■ Page

.....

Les chrétiens d'Orient raconté par Christian Eeckhout
Au soir du lundi 8 avril, c’est vêtu de l’habit blanc des dominicains, que Christian Eeckhout est arrivé au Centre Saint-François, à Delémont, pour animer une conférence intitulée « Chrétiens d’Orient, le berceau de la foi ». C’est que ce prêtre belge, professeur émérite à l’école biblique et théologique de Jérusalem, est dans le Jura à l’invitation de l’Unité pastorale des Franches-Montagne où il présente, jusqu’au 14 avril, une exposition de photos anciennes sur les chrétiens de Terre sainte aux salles paroissiales de Saignelégier.
« On commence à l’heure suisse ? » demande - avec un grand sourire - Christian Eeckhout alors que 20 heures sonnent au clocher de l’église Saint-Marcel. C’est donc par l’éclat de rire de la cinquantaine de personnes présentes ce lundi soir, au Centre Saint-François à Delémont, que le père dominicain a entamé son historique des communautés chrétiennes du Proche et Moyen-Orient, présentes sur les territoires actuels de la Syrie, du Liban, de l’Egypte, de la Jordanie, de l’Irak, des Territoires palestiniens et d'Israël. Il a été question des premiers lieux de culte, des liturgies, des convergences et des spécificités des différentes « branches » qui ont vu le jour dans ce « berceau de la foi » tour à tour romain, byzantin, musulman, ottoman, convoité par l'Occident, confronté aujourd’hui – selon les régions – à des mouvements nationalistes arabes ou à une théocratie dictatoriale.
Au fil des siècles
D’une voix posée, Christian Eeckhout remonte le temps et conjugue l’histoire de manière captivante : « Les Eglises orientales ont l’âge du christianisme. C’est en effet en Orient – à Jérusalem – que l’Eglise est née, et c’est depuis l’Orient qu’elle s’est étendue à tout l’Empire. L’Orient dont il est question s’étend de l’Euphrate au Nil, recouvrant les actuels Syrie, Liban, Egypte, Jordanie, Irak et Palestine ». L’historien se réfère à quelques mots qu’il a écrits sur un tableau pour résumer les grandes étapes de ces 2000 ans de christianisme. Ainsi, à l’entendre, l’époque des apôtres et des patriarcats précède le temps des disputes théologiques et des conciles. « C’est à l’occasion de la grande scission de 1054, baptisée schisme d’Orient, que les Latins prirent le nom de catholiques et les Grecs celui d’orthodoxes ». Des Chaldéens aux Anglicans, en passant par les Ethiopiens, les Maronites ou les Luthériens, Christian Eeckhout a brillamment synthétisé les grands chapitres du christianisme : son installation comme religion d’Etat ; les conciles fondateurs, la conquête musulmane, l’essor des missions catholiques et protestantes, le renouveau des XXe et XXIe siècles.

.....

■ Données fournies
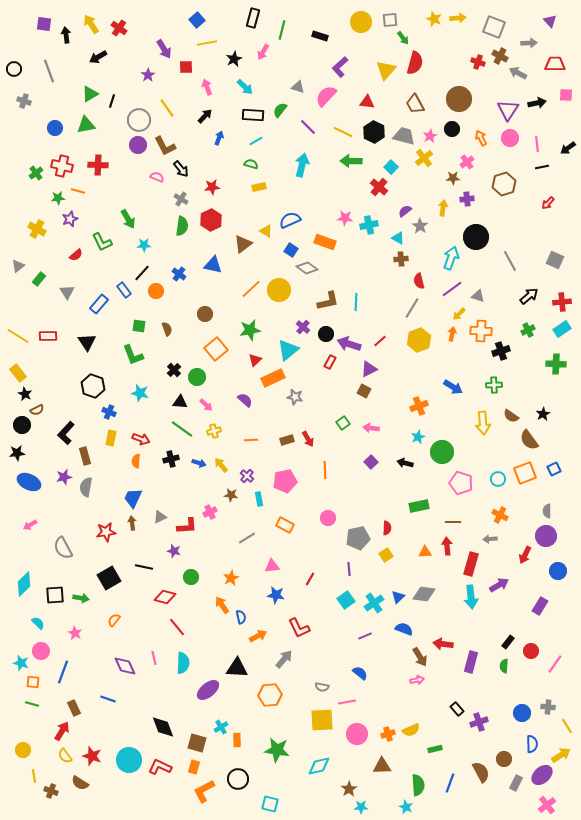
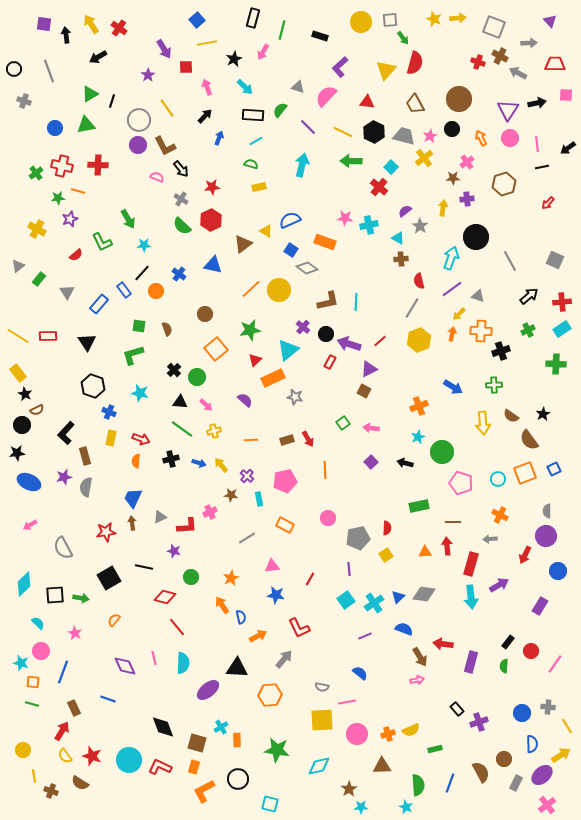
green semicircle at (182, 226): rotated 126 degrees clockwise
green L-shape at (133, 355): rotated 95 degrees clockwise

.....

■ Tâches à faire
**A.** Pouvez-vous résumer la page en deux phrases ?
**B.** Pouvez-vous recopier mot pour mot le passage de la page allant de « Les chrétiens d'Orient » à « paroissiales de Saignelégier. » ?

■ Corrigé de l'exercice
**A.** Le lundi 8 avril, au Centre Saint-François à Delémont, le dominicain belge Christian Eeckhout a animé devant une cinquantaine de personnes une conférence intitulée « Chrétiens d'Orient, le berceau de la foi ». Il y a retracé l'histoire des communautés chrétiennes du Proche et Moyen-Orient, de la naissance de l'Église à Jérusalem au renouveau des XXe et XXIe siècles, en passant par le schisme de 1054 et la conquête musulmane.

**B.**
Les chrétiens d'Orient raconté par Christian Eeckhout
Au soir du lundi 8 avril, c’est vêtu de l’habit blanc des dominicains, que Christian Eeckhout est arrivé au Centre Saint-François, à Delémont, pour animer une conférence intitulée « Chrétiens d’Orient, le berceau de la foi ». C’est que ce prêtre belge, professeur émérite à l’école biblique et théologique de Jérusalem, est dans le Jura à l’invitation de l’Unité pastorale des Franches-Montagne où il présente, jusqu’au 14 avril, une exposition de photos anciennes sur les chrétiens de Terre sainte aux salles paroissiales de Saignelégier.